The Herzogian key to processing a future vision so bleak isn’t to worry, perhaps, but to take that information and turn it back on one’s own life—to examine how we live now, and how we might be living better.
“It’s not that I feel threatened by it,” he said. “We simply have to take a good, hard look at what our mistakes are and improve what we are doing. Like Drill, baby, drill—that’s outright stupid, and that’s one of the glorious overlooked sides of the internet. I read newspapers online, and every single time I read a newspaper I know that a chunk of wood didn’t have to be cut down and made into paper pulp. And since I am using the internet for emails, I do many things nowadays on email or even sometimes on Skype. Before, I would drive in my car. Today I drive 90 percent less than I did 20 years ago.”
“You see, it’s not that we should wait, that politics are so stupid they cannot come to an agreement about climate change. Forget about politics. It’s every single one of us. Think about, ‘Do I really need to use my car? Do I really need to leave the light switched on when I walk out of the room?’ There are certain automatic things. When I walk out, I don’t even think about it—I switch off the light.”

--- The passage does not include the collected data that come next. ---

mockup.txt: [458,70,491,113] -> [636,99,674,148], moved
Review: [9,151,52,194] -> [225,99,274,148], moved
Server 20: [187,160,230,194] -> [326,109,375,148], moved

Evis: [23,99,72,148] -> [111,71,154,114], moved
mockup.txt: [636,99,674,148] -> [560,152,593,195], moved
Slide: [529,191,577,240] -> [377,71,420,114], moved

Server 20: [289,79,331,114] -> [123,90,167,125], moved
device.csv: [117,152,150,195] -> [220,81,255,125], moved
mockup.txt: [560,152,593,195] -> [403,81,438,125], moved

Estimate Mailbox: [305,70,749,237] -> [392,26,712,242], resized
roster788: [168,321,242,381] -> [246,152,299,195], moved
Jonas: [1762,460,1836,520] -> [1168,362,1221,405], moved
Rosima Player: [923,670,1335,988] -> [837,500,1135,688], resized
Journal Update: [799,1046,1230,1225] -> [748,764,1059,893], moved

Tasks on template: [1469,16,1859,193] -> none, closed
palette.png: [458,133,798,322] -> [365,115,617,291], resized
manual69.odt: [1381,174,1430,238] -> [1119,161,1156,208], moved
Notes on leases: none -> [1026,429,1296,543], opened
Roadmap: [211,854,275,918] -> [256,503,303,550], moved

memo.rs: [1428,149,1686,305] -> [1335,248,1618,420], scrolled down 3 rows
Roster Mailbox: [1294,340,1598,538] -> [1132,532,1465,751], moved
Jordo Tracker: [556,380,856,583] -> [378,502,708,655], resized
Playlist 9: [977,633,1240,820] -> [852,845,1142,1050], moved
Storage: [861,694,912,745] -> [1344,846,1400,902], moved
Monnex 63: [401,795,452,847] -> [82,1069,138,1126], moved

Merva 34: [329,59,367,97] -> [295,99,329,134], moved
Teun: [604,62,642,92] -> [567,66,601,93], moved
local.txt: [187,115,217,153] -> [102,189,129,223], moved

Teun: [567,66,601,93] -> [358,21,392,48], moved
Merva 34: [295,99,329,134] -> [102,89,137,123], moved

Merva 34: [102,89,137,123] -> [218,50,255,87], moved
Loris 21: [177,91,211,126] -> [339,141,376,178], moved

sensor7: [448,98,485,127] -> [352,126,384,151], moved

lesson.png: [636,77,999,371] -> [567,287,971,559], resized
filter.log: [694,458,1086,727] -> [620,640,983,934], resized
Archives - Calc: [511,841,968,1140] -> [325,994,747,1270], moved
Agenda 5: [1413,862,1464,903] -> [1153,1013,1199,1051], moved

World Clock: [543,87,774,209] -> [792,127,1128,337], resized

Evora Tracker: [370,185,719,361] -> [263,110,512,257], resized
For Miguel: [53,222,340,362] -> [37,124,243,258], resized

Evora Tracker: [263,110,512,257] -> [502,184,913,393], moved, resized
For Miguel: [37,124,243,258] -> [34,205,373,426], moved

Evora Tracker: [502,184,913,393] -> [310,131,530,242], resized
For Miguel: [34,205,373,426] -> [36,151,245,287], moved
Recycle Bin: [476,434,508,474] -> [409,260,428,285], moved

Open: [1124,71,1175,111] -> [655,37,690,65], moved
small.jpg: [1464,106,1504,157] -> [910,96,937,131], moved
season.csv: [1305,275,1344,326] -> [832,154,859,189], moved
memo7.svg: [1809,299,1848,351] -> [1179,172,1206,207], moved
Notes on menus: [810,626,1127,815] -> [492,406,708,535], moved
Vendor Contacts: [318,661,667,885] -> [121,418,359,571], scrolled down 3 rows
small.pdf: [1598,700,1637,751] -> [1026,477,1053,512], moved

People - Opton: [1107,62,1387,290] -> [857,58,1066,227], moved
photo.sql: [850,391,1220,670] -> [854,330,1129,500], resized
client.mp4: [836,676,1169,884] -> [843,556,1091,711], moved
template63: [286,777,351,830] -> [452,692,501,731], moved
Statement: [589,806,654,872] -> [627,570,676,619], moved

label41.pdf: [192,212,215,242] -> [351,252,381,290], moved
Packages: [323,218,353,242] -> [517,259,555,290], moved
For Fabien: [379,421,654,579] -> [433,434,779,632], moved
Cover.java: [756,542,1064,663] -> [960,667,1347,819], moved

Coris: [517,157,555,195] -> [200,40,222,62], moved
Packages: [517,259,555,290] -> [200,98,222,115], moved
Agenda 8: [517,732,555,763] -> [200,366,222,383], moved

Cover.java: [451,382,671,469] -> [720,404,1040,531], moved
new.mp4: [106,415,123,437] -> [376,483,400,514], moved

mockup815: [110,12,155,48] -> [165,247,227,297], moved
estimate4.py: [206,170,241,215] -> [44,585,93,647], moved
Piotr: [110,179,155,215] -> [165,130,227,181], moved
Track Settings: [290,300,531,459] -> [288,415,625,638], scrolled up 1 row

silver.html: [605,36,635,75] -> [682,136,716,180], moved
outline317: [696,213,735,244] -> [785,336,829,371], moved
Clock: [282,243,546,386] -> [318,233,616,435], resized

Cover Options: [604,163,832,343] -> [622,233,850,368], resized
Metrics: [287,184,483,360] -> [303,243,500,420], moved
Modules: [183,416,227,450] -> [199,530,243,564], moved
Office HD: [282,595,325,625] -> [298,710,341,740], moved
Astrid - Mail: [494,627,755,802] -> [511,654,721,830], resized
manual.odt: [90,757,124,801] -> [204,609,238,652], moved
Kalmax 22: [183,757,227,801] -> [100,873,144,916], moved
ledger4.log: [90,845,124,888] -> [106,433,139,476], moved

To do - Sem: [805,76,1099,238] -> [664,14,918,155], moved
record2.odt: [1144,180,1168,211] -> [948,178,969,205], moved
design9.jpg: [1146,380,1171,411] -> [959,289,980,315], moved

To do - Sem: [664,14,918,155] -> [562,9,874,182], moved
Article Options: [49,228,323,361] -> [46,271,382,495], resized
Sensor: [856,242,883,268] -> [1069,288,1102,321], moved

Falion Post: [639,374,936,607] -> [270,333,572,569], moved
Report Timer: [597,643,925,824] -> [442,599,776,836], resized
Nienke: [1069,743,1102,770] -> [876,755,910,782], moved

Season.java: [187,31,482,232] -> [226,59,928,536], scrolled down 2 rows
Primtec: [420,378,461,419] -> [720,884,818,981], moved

Since Herzog’s so bullish on life made better by the Internet Age, I ask, does he think it’s impacted that other dominant concern of 21st century humans—love—for better or worse?Herzog, who’s been married to photographer Lena Herzog since 1999, lit up at the subject and broke into a warm grin. “I think it’s basically the same,” he mused thoughtfully. “It doesn’t matter what your tools are. It’s the quality. The quality of an encounter … and the kind of emotional attachment, the kind of respect and love you have… is the only thing that counts.”